Ian Hull: So, again without being too overly tax technical about this, what’s one of the disadvantages of the living trust from a tax standpoint?

Suzana Popovic-Montag: Well from that perspective, one of the problems with the living trust is that all the income and the taxable capital gains are going to be taxed out.   What they call that top marginal rate.  And so the capital gain that, you know, likely wouldn’t be realized until the property is actually sold, but any income that’s going to be generated from investing that maintenance fund is going to be taxed still at that highest rate.

Ian Hull: You know and another issue I was thinking too with trusts is that all the property in the trust is deemed to be sold every twenty-one years for capital gains’ purposes. So that, in and of itself, creates us a new layer of bureaucracy in terms of the management of the trust itself. You’re always going to be triggering this capital gains every twenty-one years, so you’re not going to be able to avoid forever the capital gains within the trust.
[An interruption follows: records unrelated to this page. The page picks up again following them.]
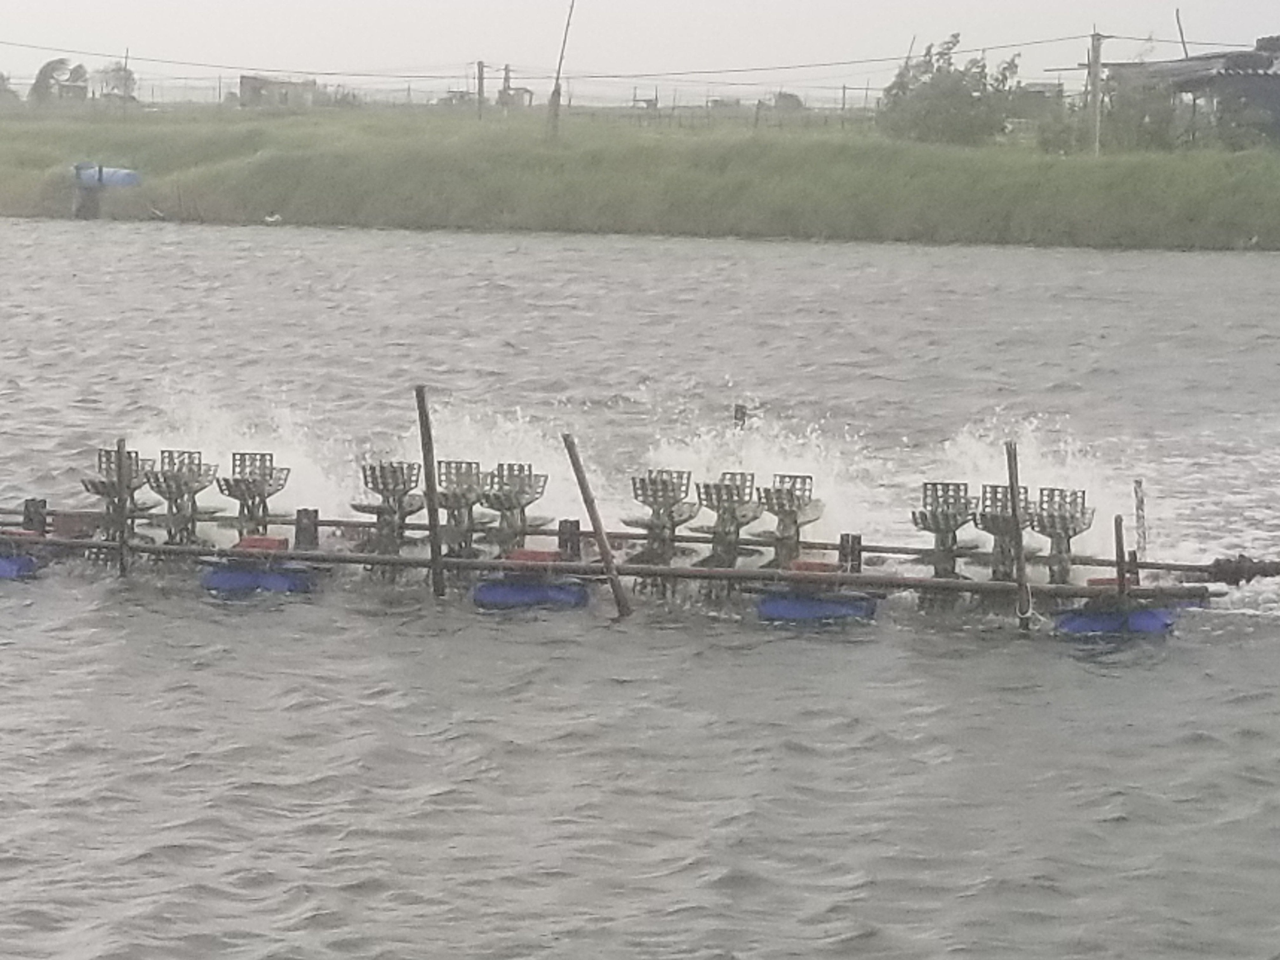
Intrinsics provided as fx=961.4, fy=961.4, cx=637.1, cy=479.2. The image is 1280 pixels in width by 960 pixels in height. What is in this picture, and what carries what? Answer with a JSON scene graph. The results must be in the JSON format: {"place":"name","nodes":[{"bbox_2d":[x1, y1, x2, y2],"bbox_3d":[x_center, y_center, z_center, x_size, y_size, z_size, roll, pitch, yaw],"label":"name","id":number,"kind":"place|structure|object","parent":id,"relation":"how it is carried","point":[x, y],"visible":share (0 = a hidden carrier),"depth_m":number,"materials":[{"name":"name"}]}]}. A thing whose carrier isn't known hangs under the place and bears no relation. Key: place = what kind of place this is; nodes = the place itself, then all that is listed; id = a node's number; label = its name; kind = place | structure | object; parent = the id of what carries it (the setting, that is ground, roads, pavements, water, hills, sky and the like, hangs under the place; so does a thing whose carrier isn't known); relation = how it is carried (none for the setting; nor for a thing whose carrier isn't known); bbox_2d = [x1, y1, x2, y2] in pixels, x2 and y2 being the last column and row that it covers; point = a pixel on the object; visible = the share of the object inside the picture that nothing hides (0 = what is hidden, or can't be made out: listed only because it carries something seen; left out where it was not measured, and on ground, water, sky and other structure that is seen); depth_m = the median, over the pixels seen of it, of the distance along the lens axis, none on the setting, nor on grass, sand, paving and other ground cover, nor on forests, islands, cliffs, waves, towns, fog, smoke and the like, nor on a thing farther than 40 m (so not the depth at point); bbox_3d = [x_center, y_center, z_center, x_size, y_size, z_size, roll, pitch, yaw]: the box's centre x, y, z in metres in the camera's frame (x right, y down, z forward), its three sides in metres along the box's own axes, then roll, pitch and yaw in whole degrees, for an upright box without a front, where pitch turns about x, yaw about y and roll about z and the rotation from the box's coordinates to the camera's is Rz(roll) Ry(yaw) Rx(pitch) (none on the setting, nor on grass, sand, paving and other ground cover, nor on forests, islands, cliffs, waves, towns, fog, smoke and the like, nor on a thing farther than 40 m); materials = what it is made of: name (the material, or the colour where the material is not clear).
{"place":"outdoors","nodes":[
{"label":"outdoors","id":0,"kind":"place"},
{"bbox_2d":[238,73,321,108],"label":"building","id":1,"kind":"structure","parent":0,"point":[263,82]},
{"bbox_2d":[0,103,1279,251],"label":"grassy bank","id":2,"kind":"structure","parent":0,"point":[764,146],"materials":[{"name":"green plant"}]},
{"bbox_2d":[0,70,19,106],"label":"tree","id":3,"kind":"object","parent":2,"relation":"on","point":[1,76],"visible":0.85,"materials":[{"name":"green plant"}]},
{"bbox_2d":[28,57,87,105],"label":"tree","id":4,"kind":"object","parent":2,"relation":"on","point":[43,71],"visible":0.77,"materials":[{"name":"plant"}]},
{"bbox_2d":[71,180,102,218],"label":"post","id":5,"kind":"object","parent":2,"relation":"on","point":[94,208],"visible":0.83,"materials":[{"name":"grey"}]},
{"bbox_2d":[73,162,141,188],"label":"blue barrel","id":6,"kind":"object","parent":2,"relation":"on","point":[120,176],"visible":0.8,"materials":[{"name":"blue plastic"}]},
{"bbox_2d":[92,61,137,104],"label":"tree","id":7,"kind":"object","parent":2,"relation":"on","point":[115,79],"visible":0.72,"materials":[{"name":"green plant"}]},
{"bbox_2d":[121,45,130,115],"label":"utility pole","id":8,"kind":"object","parent":2,"relation":"on","point":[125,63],"visible":0.88,"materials":[{"name":"brown wood"}]},
{"bbox_2d":[0,71,881,120],"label":"fence","id":9,"kind":"object","parent":2,"relation":"on","point":[843,98],"visible":0.59,"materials":[{"name":"grey metal"}]},
{"bbox_2d":[474,60,486,118],"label":"utility pole","id":10,"kind":"object","parent":2,"relation":"on","point":[481,79],"visible":0.91,"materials":[{"name":"brown wood"}]},
{"bbox_2d":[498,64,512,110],"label":"utility pole","id":11,"kind":"object","parent":2,"relation":"on","point":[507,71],"visible":0.77,"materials":[{"name":"brown wood"}]},
{"bbox_2d":[497,65,534,110],"label":"house","id":12,"kind":"structure","parent":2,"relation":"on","point":[526,90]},
{"bbox_2d":[545,0,576,143],"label":"pole","id":13,"kind":"object","parent":2,"relation":"on","point":[555,114],"visible":1,"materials":[{"name":"brown wood"}]},
{"bbox_2d":[767,90,805,114],"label":"shrub","id":14,"kind":"object","parent":2,"relation":"on","point":[785,95],"visible":0.7,"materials":[{"name":"plant"}]},
{"bbox_2d":[873,34,1025,145],"label":"tree","id":15,"kind":"object","parent":2,"relation":"on","point":[950,98],"visible":0.95,"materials":[{"name":"green plant"}]},
{"bbox_2d":[1086,29,1106,155],"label":"utility pole","id":16,"kind":"object","parent":2,"relation":"on","point":[1095,76],"visible":0.96,"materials":[{"name":"grey concrete"}]},
{"bbox_2d":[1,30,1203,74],"label":"power line","id":17,"kind":"object","parent":16,"relation":"attached to","point":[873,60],"visible":0.94,"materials":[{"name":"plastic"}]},
{"bbox_2d":[1099,73,1187,152],"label":"shrub","id":18,"kind":"object","parent":2,"relation":"on","point":[1154,133],"visible":0.75,"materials":[{"name":"green plant"}]},
{"bbox_2d":[1174,7,1188,57],"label":"pole","id":19,"kind":"object","parent":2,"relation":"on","point":[1177,14],"visible":0.5,"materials":[{"name":"brown wood"}]},
{"bbox_2d":[0,212,1279,959],"label":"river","id":20,"kind":"structure","parent":0,"point":[194,676],"materials":[{"name":"grey liquid"}]},
{"bbox_2d":[114,438,130,574],"bbox_3d":[-5.489,0.545,10.324,0.107,1.969,0.111,3,14,9],"label":"wooden post","id":21,"kind":"object","parent":20,"relation":"in","point":[123,533],"visible":0.84,"depth_m":10.24,"materials":[{"name":"brown wood"}]},
{"bbox_2d":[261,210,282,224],"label":"bird","id":22,"kind":"object","parent":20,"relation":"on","point":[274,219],"visible":0.97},
{"bbox_2d":[414,384,446,598],"bbox_3d":[-2.252,0.394,10.554,0.143,2.921,0.135,3,14,9],"label":"wooden post","id":23,"kind":"object","parent":20,"relation":"in","point":[425,453],"visible":0.97,"depth_m":10.47,"materials":[{"name":"brown wood"}]},
{"bbox_2d":[562,431,633,619],"bbox_3d":[-0.394,0.678,10.201,0.363,2.485,0.129,3,14,9],"label":"wooden pole","id":24,"kind":"object","parent":20,"relation":"in","point":[605,547],"visible":0.99,"depth_m":10.14,"materials":[{"name":"brown wood"}]},
{"bbox_2d":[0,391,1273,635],"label":"paddlewheel aerator","id":25,"kind":"object","parent":20,"relation":"on","point":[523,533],"visible":0.73,"depth_m":10.62,"materials":[{"name":"grey plastic"}]},
{"bbox_2d":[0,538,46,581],"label":"float","id":26,"kind":"object","parent":25,"relation":"attached to","point":[9,563],"visible":0.69,"depth_m":10.45,"materials":[{"name":"blue plastic"}]},
{"bbox_2d":[81,445,151,541],"bbox_3d":[-5.924,0.267,10.902,0.662,1.196,1.049,3,14,9],"label":"wheel","id":27,"kind":"object","parent":25,"relation":"on","point":[104,485],"visible":0.63,"depth_m":10.93,"materials":[{"name":"metal"}]},
{"bbox_2d":[142,447,220,548],"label":"paddle wheel","id":28,"kind":"object","parent":25,"relation":"on","point":[178,523],"visible":0.76,"depth_m":10.72,"materials":[{"name":"plastic"}]},
{"bbox_2d":[216,450,292,539],"bbox_3d":[-4.338,0.336,10.775,0.677,1.207,1.125,3,14,9],"label":"wheel","id":29,"kind":"object","parent":25,"relation":"on","point":[261,496],"visible":0.8,"depth_m":10.78,"materials":[{"name":"metal"}]},
{"bbox_2d":[199,554,318,594],"bbox_3d":[-4.027,1.043,10.357,1.024,0.363,0.910,3,14,9],"label":"float","id":30,"kind":"object","parent":25,"relation":"attached to","point":[210,579],"visible":0.73,"depth_m":10.07,"materials":[{"name":"blue plastic"}]},
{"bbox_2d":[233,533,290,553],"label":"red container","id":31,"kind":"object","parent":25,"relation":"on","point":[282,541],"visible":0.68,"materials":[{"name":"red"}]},
{"bbox_2d":[351,459,425,575],"bbox_3d":[-2.716,0.461,10.521,0.713,1.286,1.154,3,14,9],"label":"wheel","id":32,"kind":"object","parent":25,"relation":"on","point":[401,490],"visible":0.77,"depth_m":10.47,"materials":[{"name":"plastic"}]},
{"bbox_2d":[434,459,486,561],"bbox_3d":[-1.970,0.462,10.519,0.577,1.252,1.004,3,14,9],"label":"wheel","id":33,"kind":"object","parent":25,"relation":"on","point":[467,490],"visible":0.69,"depth_m":10.49,"materials":[{"name":"plastic"}]},
{"bbox_2d":[479,461,554,556],"bbox_3d":[-1.360,0.475,10.320,0.698,1.210,1.220,3,14,9],"label":"wheel","id":34,"kind":"object","parent":25,"relation":"on","point":[523,490],"visible":0.76,"depth_m":10.29,"materials":[{"name":"metal"}]},
{"bbox_2d":[470,573,593,609],"bbox_3d":[-1.073,1.146,10.144,1.100,0.394,0.958,3,14,9],"label":"blue float","id":35,"kind":"object","parent":25,"relation":"attached to","point":[491,582],"visible":0.71,"depth_m":9.85,"materials":[{"name":"blue plastic"}]},
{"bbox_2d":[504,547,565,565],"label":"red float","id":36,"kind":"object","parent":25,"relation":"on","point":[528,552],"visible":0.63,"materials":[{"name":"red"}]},
{"bbox_2d":[623,467,702,596],"bbox_3d":[0.245,0.611,10.203,0.728,1.323,1.205,3,14,9],"label":"wheel","id":37,"kind":"object","parent":25,"relation":"attached to","point":[671,517],"visible":0.84,"depth_m":10.17,"materials":[{"name":"grey plastic"}]},
{"bbox_2d":[696,472,764,587],"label":"paddle wheel","id":38,"kind":"object","parent":25,"relation":"attached to","point":[719,541],"visible":0.72,"depth_m":10.23,"materials":[{"name":"grey plastic"}]},
{"bbox_2d":[756,473,824,569],"bbox_3d":[1.544,0.583,10.101,0.663,1.207,1.119,3,14,9],"label":"wheel","id":39,"kind":"object","parent":25,"relation":"on","point":[790,512],"visible":0.84,"depth_m":10.07,"materials":[{"name":"metal"}]},
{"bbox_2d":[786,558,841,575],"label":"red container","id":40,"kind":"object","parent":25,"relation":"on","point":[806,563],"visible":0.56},
{"bbox_2d":[752,585,879,623],"bbox_3d":[1.839,1.254,9.969,1.103,0.398,1.006,3,14,9],"label":"float","id":41,"kind":"object","parent":25,"relation":"attached to","point":[770,601],"visible":0.71,"depth_m":9.65,"materials":[{"name":"blue plastic"}]},
{"bbox_2d":[912,478,981,604],"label":"paddle wheel","id":42,"kind":"object","parent":25,"relation":"attached to","point":[965,485],"visible":0.84,"depth_m":9.93,"materials":[{"name":"plastic"}]},
{"bbox_2d":[972,481,1030,585],"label":"paddle wheel","id":43,"kind":"object","parent":25,"relation":"on","point":[987,523],"visible":0.63,"depth_m":9.81,"materials":[{"name":"metal"}]},
{"bbox_2d":[1028,485,1094,586],"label":"paddle wheel","id":44,"kind":"object","parent":25,"relation":"on","point":[1066,530],"visible":0.74,"depth_m":9.68,"materials":[{"name":"plastic"}]},
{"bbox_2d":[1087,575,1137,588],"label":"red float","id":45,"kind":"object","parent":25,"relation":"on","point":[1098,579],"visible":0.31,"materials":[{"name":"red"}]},
{"bbox_2d":[1051,595,1179,637],"bbox_3d":[4.658,1.330,9.492,1.040,0.415,0.978,3,14,9],"label":"float","id":46,"kind":"object","parent":25,"relation":"attached to","point":[1079,625],"visible":0.58,"depth_m":9.21,"materials":[{"name":"blue plastic"}]},
{"bbox_2d":[1112,514,1127,601],"bbox_3d":[4.632,0.900,9.269,0.080,1.092,0.128,3,14,9],"label":"wooden post","id":47,"kind":"object","parent":25,"relation":"attached to","point":[1119,541],"visible":0.88,"depth_m":9.22,"materials":[{"name":"brown wood"}]},
{"bbox_2d":[1132,477,1147,563],"bbox_3d":[5.489,0.676,10.575,0.089,1.332,0.097,3,14,9],"label":"wooden post","id":48,"kind":"object","parent":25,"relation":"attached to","point":[1140,506],"visible":0.91,"depth_m":10.50,"materials":[{"name":"wood"}]},
{"bbox_2d":[732,402,747,429],"bbox_3d":[1.537,-0.363,14.743,0.173,1.672,0.169,3,14,9],"label":"wooden post","id":49,"kind":"object","parent":20,"relation":"in","point":[743,412],"visible":0.56,"depth_m":14.54,"materials":[{"name":"brown wood"}]},
{"bbox_2d":[1002,439,1032,631],"bbox_3d":[3.789,0.850,9.666,0.123,2.509,0.143,3,14,9],"label":"wooden post","id":50,"kind":"object","parent":20,"relation":"in","point":[1018,574],"visible":0.93,"depth_m":9.57,"materials":[{"name":"brown wood"}]},
{"bbox_2d":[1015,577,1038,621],"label":"rope","id":51,"kind":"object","parent":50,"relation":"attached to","point":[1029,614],"visible":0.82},
{"bbox_2d":[0,0,1279,101],"label":"sky","id":52,"kind":"structure","parent":0,"point":[72,6],"materials":[{"name":"white"}]},
{"bbox_2d":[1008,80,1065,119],"label":"building","id":53,"kind":"structure","parent":0,"point":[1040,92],"materials":[{"name":"grey"}]},
{"bbox_2d":[1101,33,1279,150],"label":"house","id":54,"kind":"structure","parent":0,"point":[1276,106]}
]}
Suzana Popovic-Montag: It is generally, though, possible to roll out the property to the trust beneficiaries at the cost base and then avoid any kind of deemed disposition. But that effectively means that the trust then has to be wound up.

Ian Hull: If you’re sixty-five years or older, you also could consider getting into the whole sort of realm of setting up an alter ego trust or a joint partner trust or some of the new sort of trust arrangements and transferring of property arrangements that exist in the estate planning world.

Suzana Popovic-Montag: And what would the advantage of that kind of arrangement be, Ian?

Ian Hull: Well if you are over sixty-five and you meet a certain criteria that the CRA will insist on, this will avoid the capital gains being triggered at the time of the transfer. So you are essentially rolling it into a trust that doesn’t trigger the capital gains, but your heirs, your ultimate beneficiaries, will have to pay the tax on your death.

Suzana Popovic-Montag: So it’s really a deferral it seems, then.

Ian Hull: Yeah.

Suzana Popovic-Montag: And I guess, you know, in those circumstances, you’d be looking to a lawyer to help you deal with these complicated rules that surround these different kinds of trust arrangements and agreements. So that you can come up with some kind of structure that works really to your best advantage, whether that is, you know, crystallizing and paying the capital gains tax now or deferring it to a later point in time or deferring it even to the time of your death.

Ian Hull: Well I agree and, you know, sort of as we wind up today’s podcast, I just…we kind of harkened back to what we sort of see time and time again in estate planning and that is this struggle between dealing with the payment of tax versus dealing with the right, and I say right, the proper maybe, estate planning for the benefit for your family. And the tax benefits don’t always equal the estate planning benefits. The family benefits, the idea that, you know, you want to keep harmony and you want to keep balance within the family.  And if you are governed, and this is sort of we’ve gone through these examples so far just in this example, if you’re governed by tax avoidance or tax deferral in your estate plan, it can be treacherous because there are so many other factors to consider. And if you have the financial resources for the recreational property, it may be that you should step away from the tax liabilities and exposure and start thinking about dealing with these properties, with your family in mind, not the tax person in mind.

Suzana Popovic-Montag: That’s some pretty sound advice, Ian.

Ian Hull: Alright, well listen, thanks very much Suzana and we will go back out into the world of lovely summer here in downtown Toronto.

Suzana Popovic-Montag: Thanks to you Ian.  I look forward to our next podcast.

You’ve been listening to Hull on Estate and Succession Planning with Ian Hull and Suzana Popovic-Montag. The podcast you have been listening to has been provided as an information service. It is a summary of current legal issues in estates and estate planning. It is not legal advice and you are reminded to always talk with a legal professional regarding your specific circumstances.